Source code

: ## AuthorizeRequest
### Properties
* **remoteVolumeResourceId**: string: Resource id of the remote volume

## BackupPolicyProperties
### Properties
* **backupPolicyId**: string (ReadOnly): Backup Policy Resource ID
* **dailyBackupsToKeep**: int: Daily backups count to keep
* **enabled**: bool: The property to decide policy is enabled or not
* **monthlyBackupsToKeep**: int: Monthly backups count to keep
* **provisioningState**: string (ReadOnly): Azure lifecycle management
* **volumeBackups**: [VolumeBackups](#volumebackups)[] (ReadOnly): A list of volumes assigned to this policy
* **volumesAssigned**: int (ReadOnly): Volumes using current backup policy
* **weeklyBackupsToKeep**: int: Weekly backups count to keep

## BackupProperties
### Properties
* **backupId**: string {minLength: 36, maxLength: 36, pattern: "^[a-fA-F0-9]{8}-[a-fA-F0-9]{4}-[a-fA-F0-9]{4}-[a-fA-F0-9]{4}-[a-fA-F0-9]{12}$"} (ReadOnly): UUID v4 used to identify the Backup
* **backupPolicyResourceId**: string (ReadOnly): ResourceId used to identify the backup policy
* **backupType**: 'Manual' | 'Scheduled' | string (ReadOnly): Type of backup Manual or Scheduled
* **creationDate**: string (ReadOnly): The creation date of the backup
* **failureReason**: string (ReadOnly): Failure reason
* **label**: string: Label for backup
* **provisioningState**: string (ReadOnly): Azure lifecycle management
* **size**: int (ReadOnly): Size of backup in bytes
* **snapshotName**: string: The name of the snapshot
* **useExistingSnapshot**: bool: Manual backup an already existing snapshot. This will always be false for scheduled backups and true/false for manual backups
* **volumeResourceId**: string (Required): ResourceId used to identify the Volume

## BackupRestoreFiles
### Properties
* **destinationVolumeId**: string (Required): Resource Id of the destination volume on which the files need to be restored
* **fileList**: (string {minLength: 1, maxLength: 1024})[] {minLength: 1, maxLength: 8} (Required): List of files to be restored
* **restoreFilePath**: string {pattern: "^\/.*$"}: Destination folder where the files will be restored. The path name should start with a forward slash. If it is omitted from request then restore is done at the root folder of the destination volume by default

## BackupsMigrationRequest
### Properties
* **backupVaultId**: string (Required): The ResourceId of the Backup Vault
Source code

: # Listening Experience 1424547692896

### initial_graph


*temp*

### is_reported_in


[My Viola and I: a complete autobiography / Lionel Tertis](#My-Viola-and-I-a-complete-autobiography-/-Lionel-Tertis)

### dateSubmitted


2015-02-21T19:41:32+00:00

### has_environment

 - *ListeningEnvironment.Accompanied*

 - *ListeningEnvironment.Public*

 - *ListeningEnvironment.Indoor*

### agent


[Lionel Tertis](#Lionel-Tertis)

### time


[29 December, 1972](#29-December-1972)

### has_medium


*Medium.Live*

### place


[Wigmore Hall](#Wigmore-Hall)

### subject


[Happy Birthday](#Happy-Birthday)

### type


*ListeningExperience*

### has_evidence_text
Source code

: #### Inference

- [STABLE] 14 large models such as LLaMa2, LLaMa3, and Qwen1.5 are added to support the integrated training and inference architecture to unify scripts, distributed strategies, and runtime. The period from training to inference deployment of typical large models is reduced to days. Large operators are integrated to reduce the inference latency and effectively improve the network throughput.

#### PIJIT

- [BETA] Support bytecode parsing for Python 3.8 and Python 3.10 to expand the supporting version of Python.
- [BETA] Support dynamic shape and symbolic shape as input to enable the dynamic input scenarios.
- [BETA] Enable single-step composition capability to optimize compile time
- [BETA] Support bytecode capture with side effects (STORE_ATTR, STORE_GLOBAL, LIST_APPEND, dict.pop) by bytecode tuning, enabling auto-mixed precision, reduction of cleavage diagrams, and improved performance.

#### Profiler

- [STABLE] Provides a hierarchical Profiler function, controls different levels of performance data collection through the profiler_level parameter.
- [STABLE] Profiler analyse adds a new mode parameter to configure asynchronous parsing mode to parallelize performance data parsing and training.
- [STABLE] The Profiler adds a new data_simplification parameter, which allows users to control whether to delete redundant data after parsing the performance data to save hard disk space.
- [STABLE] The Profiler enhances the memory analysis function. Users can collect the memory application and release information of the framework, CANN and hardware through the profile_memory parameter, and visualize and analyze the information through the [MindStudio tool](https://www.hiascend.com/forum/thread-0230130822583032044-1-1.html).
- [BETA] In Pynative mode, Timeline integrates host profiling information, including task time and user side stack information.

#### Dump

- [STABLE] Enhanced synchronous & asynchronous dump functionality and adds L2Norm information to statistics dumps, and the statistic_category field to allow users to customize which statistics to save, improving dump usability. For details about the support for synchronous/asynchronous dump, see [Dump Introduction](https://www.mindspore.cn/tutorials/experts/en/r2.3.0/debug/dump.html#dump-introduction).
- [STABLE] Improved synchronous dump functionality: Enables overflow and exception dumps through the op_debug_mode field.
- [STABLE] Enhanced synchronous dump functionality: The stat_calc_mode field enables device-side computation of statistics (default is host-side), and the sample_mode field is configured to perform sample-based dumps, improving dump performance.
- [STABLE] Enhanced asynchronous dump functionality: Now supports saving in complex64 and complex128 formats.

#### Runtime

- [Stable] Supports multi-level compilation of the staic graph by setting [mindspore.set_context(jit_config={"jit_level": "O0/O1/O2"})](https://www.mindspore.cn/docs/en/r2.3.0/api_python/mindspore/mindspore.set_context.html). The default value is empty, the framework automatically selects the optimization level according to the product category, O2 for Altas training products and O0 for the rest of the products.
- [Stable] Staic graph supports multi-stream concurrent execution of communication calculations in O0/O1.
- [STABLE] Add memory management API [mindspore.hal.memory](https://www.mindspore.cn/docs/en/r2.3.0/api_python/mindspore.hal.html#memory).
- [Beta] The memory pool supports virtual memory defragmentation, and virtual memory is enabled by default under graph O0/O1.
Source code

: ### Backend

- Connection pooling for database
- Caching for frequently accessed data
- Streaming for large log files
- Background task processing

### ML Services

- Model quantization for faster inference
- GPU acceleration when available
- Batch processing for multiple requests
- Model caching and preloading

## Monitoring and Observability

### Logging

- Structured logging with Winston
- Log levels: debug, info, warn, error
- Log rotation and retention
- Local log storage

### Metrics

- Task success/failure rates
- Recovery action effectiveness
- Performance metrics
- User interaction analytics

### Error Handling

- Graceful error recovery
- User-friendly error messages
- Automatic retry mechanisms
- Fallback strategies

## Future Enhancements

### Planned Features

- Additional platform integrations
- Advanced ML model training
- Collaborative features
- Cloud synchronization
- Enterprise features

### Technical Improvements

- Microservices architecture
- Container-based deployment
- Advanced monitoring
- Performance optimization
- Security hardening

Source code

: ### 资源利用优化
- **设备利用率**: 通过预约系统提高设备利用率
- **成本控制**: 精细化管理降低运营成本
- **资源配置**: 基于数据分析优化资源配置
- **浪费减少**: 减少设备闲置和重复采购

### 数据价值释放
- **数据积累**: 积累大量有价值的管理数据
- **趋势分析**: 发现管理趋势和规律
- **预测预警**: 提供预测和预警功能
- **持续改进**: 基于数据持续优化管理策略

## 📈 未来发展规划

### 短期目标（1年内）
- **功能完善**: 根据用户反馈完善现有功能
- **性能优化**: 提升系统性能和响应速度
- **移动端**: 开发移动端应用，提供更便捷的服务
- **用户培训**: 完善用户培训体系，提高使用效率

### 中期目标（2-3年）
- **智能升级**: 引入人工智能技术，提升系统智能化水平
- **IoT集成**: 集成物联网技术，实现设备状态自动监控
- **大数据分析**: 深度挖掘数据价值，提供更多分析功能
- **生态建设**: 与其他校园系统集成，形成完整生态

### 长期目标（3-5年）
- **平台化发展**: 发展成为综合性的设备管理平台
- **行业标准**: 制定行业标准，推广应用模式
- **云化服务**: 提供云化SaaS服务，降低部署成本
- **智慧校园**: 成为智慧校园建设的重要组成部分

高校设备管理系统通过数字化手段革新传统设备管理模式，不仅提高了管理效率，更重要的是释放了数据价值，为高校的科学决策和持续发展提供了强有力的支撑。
::::
Request - For the string "count", find every line of the material that contains it, and copy each one.

Exercise output -
* **dailyBackupsToKeep**: int: Daily backups count to keep
* **monthlyBackupsToKeep**: int: Monthly backups count to keep
* **weeklyBackupsToKeep**: int: Weekly backups count to keep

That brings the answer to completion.